==== Document segment

Hayes advocated the establishment of a permanent cryptology cell within the armed forces. In 1946, Hayes wrote to the government, advising that "it is to be hoped that the Irish army will never again face an emergency so ill-provided in this essential security device".
When there was a danger that the Ormonde papers might be sold and leave the country, he prevailed on the government to introduce the Documents and Pictures(Regulation of Export)Act 1945. When he retired as director in 1967 he took over the helm at the Chester Beatty Library. RTÉ has archived a television interview with Hayes about the Chester Beatty collection, on the occasion of the reopening of the Chester Beatty Library in 1975 at its then location on Shrewsbury Road. Hayes died in 1976, leaving behind a collection of papers and manuscripts that is now catalogued in the National Library.
Günther Schütz was dropped into Ireland on 12 March 1941 to make contact with IRA members sympathetic to the German cause and to transmit weather reports back to his handlers in Hamburg. Schütz readily gave up one of his codes to his Irish captors in the hope of diverting attention from his microdots, but a microscope in his luggage raised the suspicions of the authorities and his belongings were handed over to Hayes, who spotted Schütz's codes. In all, 30 pages of operating instructions as well as extensive lists of names and addresses of Nazi sympathisers in the Republic were secreted in random characters in newspaper cuttings that the German intelligence agent was carrying when he was picked up by gardaí in Wexford in 1941. Hayes studied two newspaper cuttings tucked into the spy's pocket book and in a testimonial letter affirming the curative qualities of Aspro, he identified messages, reduced in size 400 times, and secreted within three letter 'o's in the text. On an article about Oxford Pamphlets, he spotted a further four microdots, with three more in an ad for the Green Park Hotel. Within 10 days of Schütz's arrest, Hayes had found and translated the entire contents of his highly sensitive microdots. It would take the FBI a further four months to even identify that such a system of transmitting messages existed. "The Germans were so cocksure that the microdots couldn't be discovered that they didn't even encode them", Schütz said after the war. "They were to be a vital weapon in espionage. Finding them as the Irish intelligence officers did was an act of brilliance."

========
==== Records shown

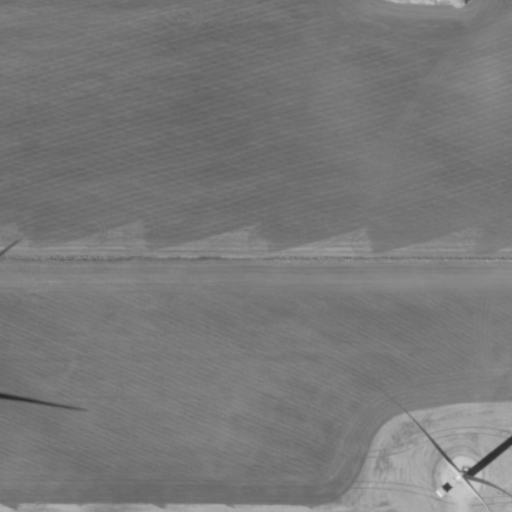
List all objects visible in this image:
wind turbine: (463, 478)
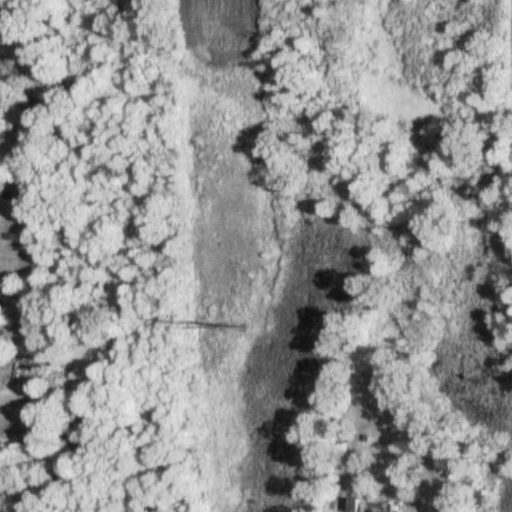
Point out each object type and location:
building: (1, 314)
power tower: (238, 326)
building: (345, 505)
building: (372, 511)
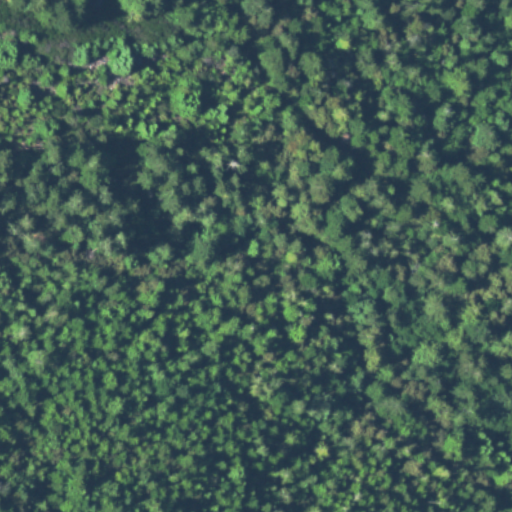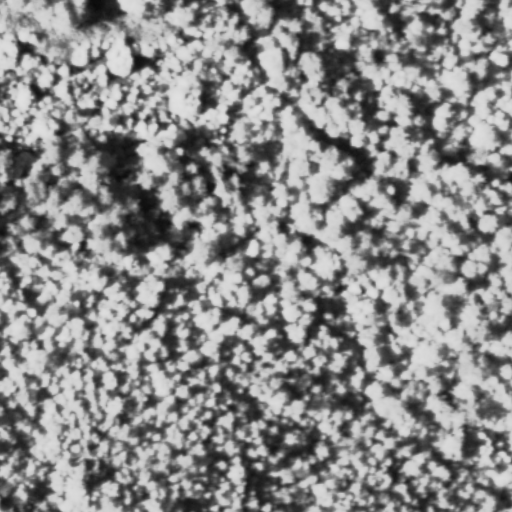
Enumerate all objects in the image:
road: (24, 12)
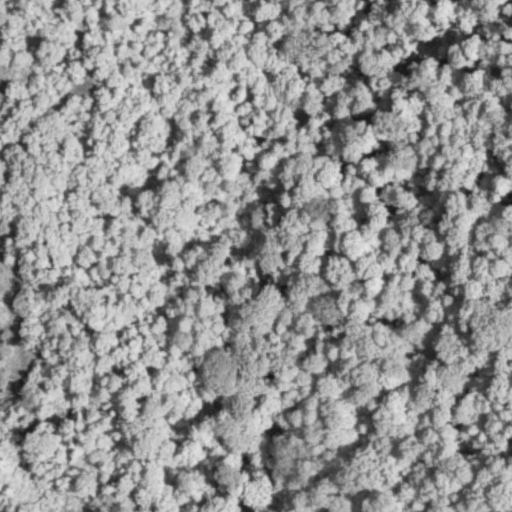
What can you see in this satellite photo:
road: (37, 343)
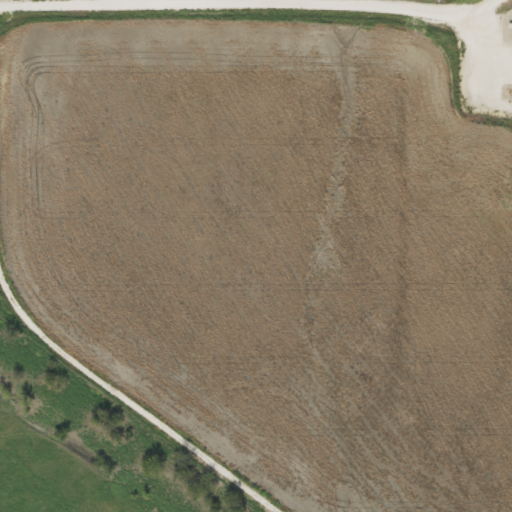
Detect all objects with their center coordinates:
road: (244, 1)
road: (129, 400)
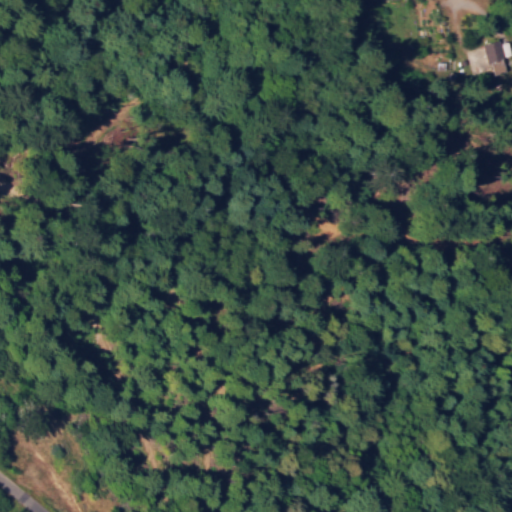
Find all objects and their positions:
building: (496, 58)
road: (18, 497)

========

Exercise tasks =>
A: In the text about Hayes, why did Schütz readily give up one of his codes to his Irish captors? Answer in one to three sentences.
B: Transcribe the part of the text about Hayes between "When there was" and "the National Library.", inclusive.

Responses per task =>
A: Schütz gave up one of his codes in the hope of diverting attention from his microdots.

B:
When there was a danger that the Ormonde papers might be sold and leave the country, he prevailed on the government to introduce the Documents and Pictures(Regulation of Export)Act 1945. When he retired as director in 1967 he took over the helm at the Chester Beatty Library. RTÉ has archived a television interview with Hayes about the Chester Beatty collection, on the occasion of the reopening of the Chester Beatty Library in 1975 at its then location on Shrewsbury Road. Hayes died in 1976, leaving behind a collection of papers and manuscripts that is now catalogued in the National Library.